We also use Codacy to standardize code quality and alert us to vulnerabilities. Our process runs on a repeated basis, providing immediate feedback. As a day-to-day workflow, we use Codacy to immediately and automatically test for errors each time a developer creates a pull request. When it triggers an error warning, the engineer who created the PR gets immediate feedback and can work on their own time to resolve the issue. They can also collaborate with the rest of the team directly in GitHub or Codacy’s integrated web app.

In addition to immediate code review, we’re using historical feedback to find code that needs refactoring. With an overview of past reviews, we look at patterns or warnings and failed tests that show places where code can be improved. We’re also able to get a bird’s-eye view of how code has evolved and the quality over time. This can prevent long-term issues.

Lastly, we use this static analysis tool for security checks. Having the right security checks in place with immediate alerts each time developers merge a branch makes it much easier to quickly correct code while keeping the team informed about security and privacy bugs.

Coverity

Coverity is the third component in our overall test suite. We run a nightly batch and run Coverity on every major feature release. We use this static analysis for insights that might have not been flagged earlier in the process. Coverity integrates well into our CI/CD pipeline as a last step of automated testing and helps us find code defects and threats early in the development process.

Future of Netdata

The future of Netdata and static analysis

We use static analysis to anticipate bugs and security holes that would affect our product and consequently affect users. Our current process has played a pivotal role in developing our product faster to continue helping users build extraordinary infrastructures.

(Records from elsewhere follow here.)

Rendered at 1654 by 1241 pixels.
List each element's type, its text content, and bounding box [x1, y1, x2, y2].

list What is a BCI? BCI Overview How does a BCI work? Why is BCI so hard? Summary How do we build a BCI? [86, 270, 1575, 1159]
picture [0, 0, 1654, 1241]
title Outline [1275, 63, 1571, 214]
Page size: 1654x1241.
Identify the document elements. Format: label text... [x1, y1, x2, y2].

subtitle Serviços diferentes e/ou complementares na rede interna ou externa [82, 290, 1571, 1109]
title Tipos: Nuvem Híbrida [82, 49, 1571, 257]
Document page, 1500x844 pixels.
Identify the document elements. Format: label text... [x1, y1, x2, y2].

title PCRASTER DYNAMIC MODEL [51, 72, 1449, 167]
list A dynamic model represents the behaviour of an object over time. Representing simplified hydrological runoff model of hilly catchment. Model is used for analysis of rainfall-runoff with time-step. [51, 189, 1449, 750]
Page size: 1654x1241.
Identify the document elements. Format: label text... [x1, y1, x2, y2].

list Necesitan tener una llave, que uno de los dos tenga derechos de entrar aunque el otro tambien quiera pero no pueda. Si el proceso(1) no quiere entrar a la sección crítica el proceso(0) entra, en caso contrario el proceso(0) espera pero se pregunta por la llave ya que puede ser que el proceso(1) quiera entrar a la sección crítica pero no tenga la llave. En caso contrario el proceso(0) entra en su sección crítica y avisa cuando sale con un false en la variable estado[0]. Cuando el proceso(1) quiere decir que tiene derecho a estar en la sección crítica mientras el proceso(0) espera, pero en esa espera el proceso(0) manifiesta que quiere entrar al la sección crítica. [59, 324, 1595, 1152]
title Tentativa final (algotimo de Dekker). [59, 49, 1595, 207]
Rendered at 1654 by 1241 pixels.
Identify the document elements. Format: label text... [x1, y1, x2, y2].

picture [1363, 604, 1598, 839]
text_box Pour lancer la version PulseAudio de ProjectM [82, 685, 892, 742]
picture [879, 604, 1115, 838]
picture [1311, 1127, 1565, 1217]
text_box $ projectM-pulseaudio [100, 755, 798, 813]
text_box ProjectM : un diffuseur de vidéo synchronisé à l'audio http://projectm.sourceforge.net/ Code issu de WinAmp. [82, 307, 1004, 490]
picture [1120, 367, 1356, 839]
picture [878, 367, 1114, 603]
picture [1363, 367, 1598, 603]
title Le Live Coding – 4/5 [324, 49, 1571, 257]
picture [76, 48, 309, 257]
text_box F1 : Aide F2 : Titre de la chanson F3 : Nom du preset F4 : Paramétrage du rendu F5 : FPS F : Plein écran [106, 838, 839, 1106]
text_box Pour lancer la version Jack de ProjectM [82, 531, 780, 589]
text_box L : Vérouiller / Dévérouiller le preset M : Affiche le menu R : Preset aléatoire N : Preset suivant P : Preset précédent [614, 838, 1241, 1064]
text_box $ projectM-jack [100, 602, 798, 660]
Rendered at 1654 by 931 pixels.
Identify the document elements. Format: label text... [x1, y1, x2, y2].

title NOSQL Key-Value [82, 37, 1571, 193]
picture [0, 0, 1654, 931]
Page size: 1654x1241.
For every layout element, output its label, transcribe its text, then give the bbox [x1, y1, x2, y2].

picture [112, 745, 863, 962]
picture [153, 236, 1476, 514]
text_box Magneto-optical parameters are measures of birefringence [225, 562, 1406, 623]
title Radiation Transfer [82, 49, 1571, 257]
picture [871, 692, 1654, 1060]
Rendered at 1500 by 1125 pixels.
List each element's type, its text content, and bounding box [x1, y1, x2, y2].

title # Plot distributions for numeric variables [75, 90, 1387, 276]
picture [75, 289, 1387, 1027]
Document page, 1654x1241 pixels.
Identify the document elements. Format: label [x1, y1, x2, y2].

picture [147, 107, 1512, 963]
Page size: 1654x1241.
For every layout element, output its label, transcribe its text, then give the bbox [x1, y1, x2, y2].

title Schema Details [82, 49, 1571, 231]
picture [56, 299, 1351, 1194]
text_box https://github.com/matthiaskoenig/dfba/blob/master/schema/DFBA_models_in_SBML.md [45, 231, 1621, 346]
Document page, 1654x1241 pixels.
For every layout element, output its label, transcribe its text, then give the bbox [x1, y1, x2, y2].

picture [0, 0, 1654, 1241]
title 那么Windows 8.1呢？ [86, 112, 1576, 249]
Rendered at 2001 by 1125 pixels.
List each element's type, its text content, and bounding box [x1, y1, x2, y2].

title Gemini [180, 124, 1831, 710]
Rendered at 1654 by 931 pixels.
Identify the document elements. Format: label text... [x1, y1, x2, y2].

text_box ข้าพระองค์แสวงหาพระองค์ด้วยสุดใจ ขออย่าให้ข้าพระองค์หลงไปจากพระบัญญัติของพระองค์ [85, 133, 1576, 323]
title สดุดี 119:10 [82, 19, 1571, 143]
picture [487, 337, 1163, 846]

As Netdata continues to grow and deploy more complex code daily, our static analysis methods will too. We aim to maintain trust with the community by continually finding methods to improve code quality, and, most importantly, prevent all vulnerabilities. As the maintainers of an open-source project with hundreds of contributors and hundreds of thousands of users, Netdata is committed to enforcing code quality as more than a best practice—it’s part of our responsibility to provide a valuable and secure tool to our incredible community.